Bei einer Trichterbrust (Pectus excavatum) steht der vordere Brustkorb durch Veränderungen der Knorpelverbindung zwischen Brustbein und Rippen stark nach innen. Die vordere Brustwand nimmt die Form eines Trichters an.

Einhergehend mit der Trichterbrust, bei der die Ursache der angeborenen Erkrankung unklar ist, treten gesundheitliche Einschränkungen auf. So hat die Trichterbrust Auswirkungen auf die allgemeine Leistungsfähigkeit, bedingt meist ein geringeres Lungenvolumen sowie verminderten Platz im Brustkorb für das Herz. Im Belastungszustand führt das oft zu Atemnot und Herzrasen.

Dr. Reutemann behandelt Patient:innen mittels der hochmodernen Methodik maßgeschneiderter 3D-Implantate und verhilft ihnen somit zu langfristig mehr Lebensqualität. Das Verfahren AnatomikModeling ist das Ergebnis einer zehnjährigen Zusammenarbeit mit dem Universitätsklinikum Toulouse und der Verbindung rekonstruktiver Spitzenchirurgie mit hoch innovativen 3D-Modellierungstechnologien.

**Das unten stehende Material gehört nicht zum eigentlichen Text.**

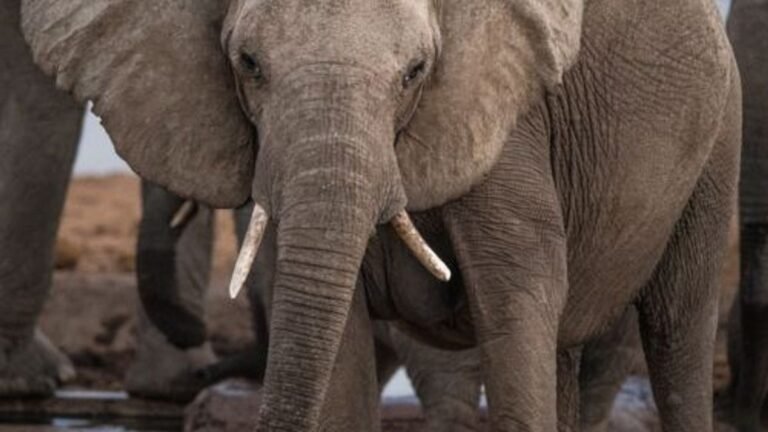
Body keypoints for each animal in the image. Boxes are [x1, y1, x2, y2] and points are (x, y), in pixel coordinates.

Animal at [19, 0, 740, 430]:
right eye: (248, 64)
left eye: (415, 72)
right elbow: (333, 332)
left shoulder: (506, 122)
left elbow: (517, 298)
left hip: (718, 143)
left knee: (676, 329)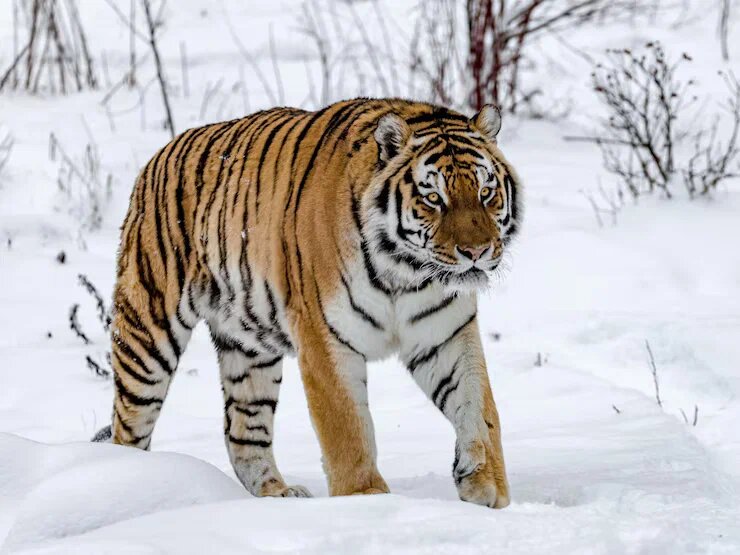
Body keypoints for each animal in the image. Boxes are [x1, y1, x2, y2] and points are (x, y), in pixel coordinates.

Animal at [92, 98, 522, 509]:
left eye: (485, 192)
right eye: (433, 198)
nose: (476, 252)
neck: (406, 273)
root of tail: (158, 156)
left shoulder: (445, 334)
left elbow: (479, 406)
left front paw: (486, 484)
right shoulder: (325, 337)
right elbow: (347, 428)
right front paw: (366, 499)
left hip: (249, 349)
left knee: (242, 432)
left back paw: (279, 497)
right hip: (148, 333)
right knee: (129, 426)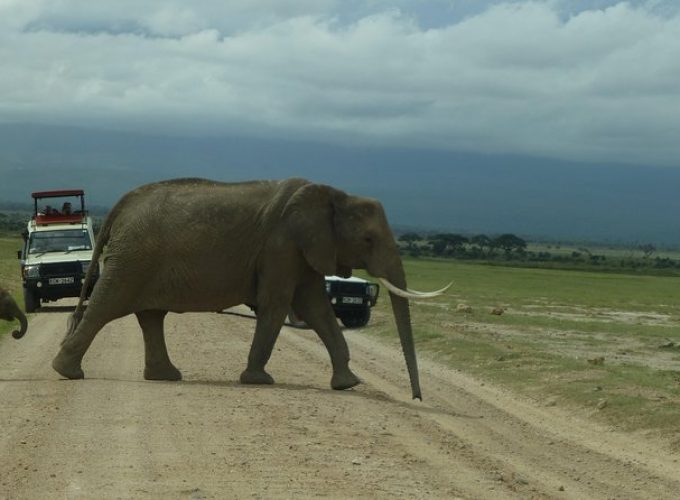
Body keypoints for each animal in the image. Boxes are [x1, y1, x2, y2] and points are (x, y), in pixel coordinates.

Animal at [50, 178, 448, 400]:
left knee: (150, 316)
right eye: (367, 239)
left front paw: (348, 384)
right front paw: (259, 381)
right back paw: (67, 372)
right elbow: (278, 305)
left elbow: (317, 309)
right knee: (106, 306)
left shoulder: (304, 251)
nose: (417, 398)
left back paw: (165, 376)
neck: (335, 196)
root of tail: (122, 204)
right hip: (133, 258)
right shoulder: (282, 245)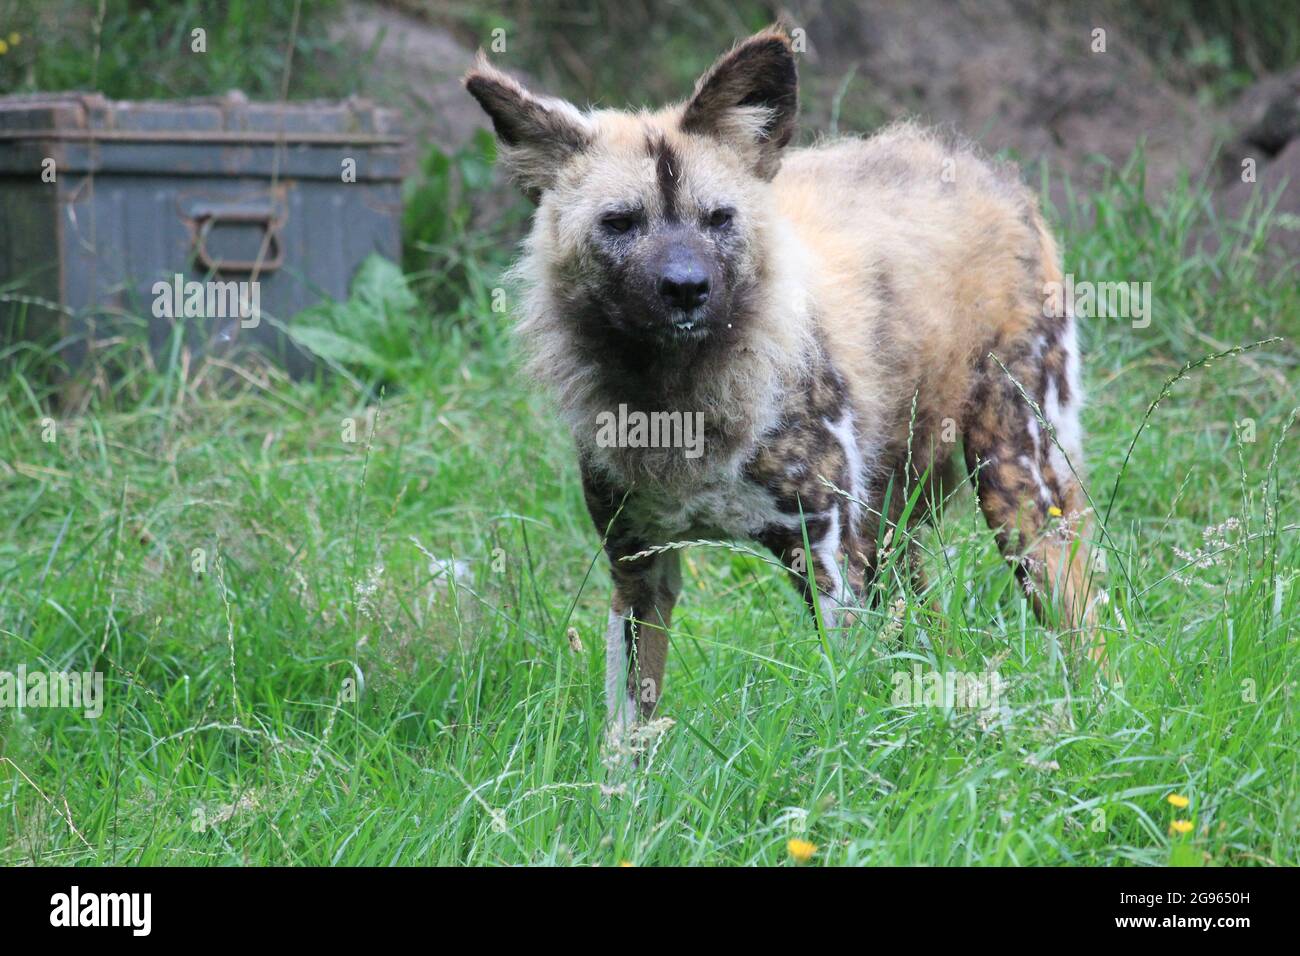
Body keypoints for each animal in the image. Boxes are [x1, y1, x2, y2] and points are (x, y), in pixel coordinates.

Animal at [462, 24, 1102, 738]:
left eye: (719, 218)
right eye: (620, 222)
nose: (686, 288)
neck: (680, 401)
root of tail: (982, 168)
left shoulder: (826, 565)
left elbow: (847, 715)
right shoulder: (638, 573)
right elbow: (627, 737)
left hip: (1017, 489)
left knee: (1084, 627)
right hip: (894, 538)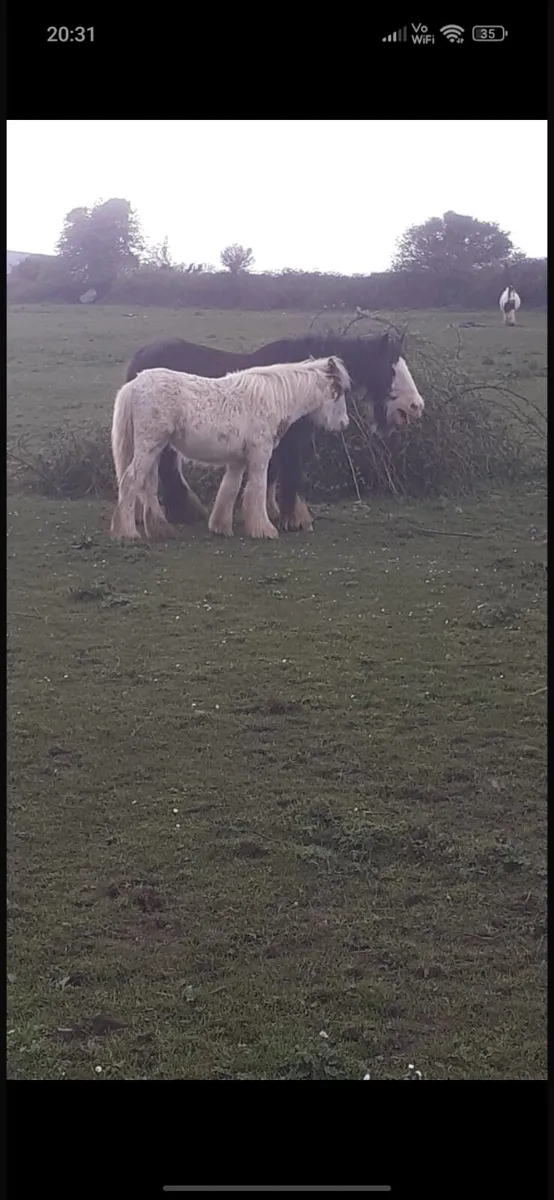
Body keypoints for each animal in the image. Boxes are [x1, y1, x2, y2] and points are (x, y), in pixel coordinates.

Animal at [110, 356, 350, 542]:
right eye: (338, 391)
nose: (344, 424)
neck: (272, 398)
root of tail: (135, 384)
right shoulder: (259, 456)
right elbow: (257, 489)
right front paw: (264, 529)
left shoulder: (237, 461)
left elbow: (230, 490)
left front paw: (220, 527)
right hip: (149, 446)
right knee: (131, 480)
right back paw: (128, 532)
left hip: (155, 449)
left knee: (147, 485)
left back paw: (160, 530)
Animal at [124, 332, 425, 534]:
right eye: (390, 368)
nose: (415, 406)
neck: (301, 381)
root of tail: (141, 358)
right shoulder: (290, 443)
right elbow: (290, 475)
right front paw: (293, 519)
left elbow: (273, 476)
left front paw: (273, 512)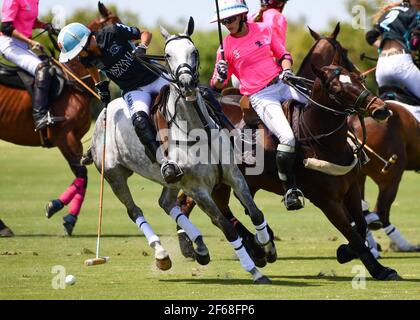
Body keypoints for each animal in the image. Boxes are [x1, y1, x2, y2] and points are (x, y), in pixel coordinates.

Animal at [88, 16, 274, 282]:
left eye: (194, 51)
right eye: (167, 55)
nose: (186, 84)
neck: (198, 129)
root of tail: (104, 112)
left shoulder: (233, 174)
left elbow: (255, 212)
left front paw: (266, 246)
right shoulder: (197, 189)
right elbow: (226, 227)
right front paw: (254, 270)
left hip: (170, 179)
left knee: (166, 203)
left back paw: (200, 248)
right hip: (114, 174)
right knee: (134, 210)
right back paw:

Jedes Implantat ist ein Unikat und wird mithilfe des computerunterstützten Designs (CAD) individuell für den Patienten angefertigt. Der Thorax-Scan ermöglicht die Herstellung eines virtuellen Abbildes des Patientenkörpers. Der für den Patienten angefertigte Prototyp wird exakt geprüft und dient als Vorlage zur Erstellung des endgültigen Implantats.

Die maßgefertigten Implantate von AnatomikModeling werden aus Silikongummi oder -elastomer hergestellt und sind sowohl reißfest als auch nicht perforierbar. Das Implantat wird so in die Mulde unter den Muskel positioniert, dass es von außen vollständig unsichtbar ist.

Patient:innen mit Trichterbrust oder Poland-Syndrom fühlen sich nach dem Eingriff sehr viel vitaler und leistungsfähiger. Gesundheitliche Begleitsymptome sowie die seelische Belastung reduzieren sich im Laufe des Heilungsprozesses deutlich.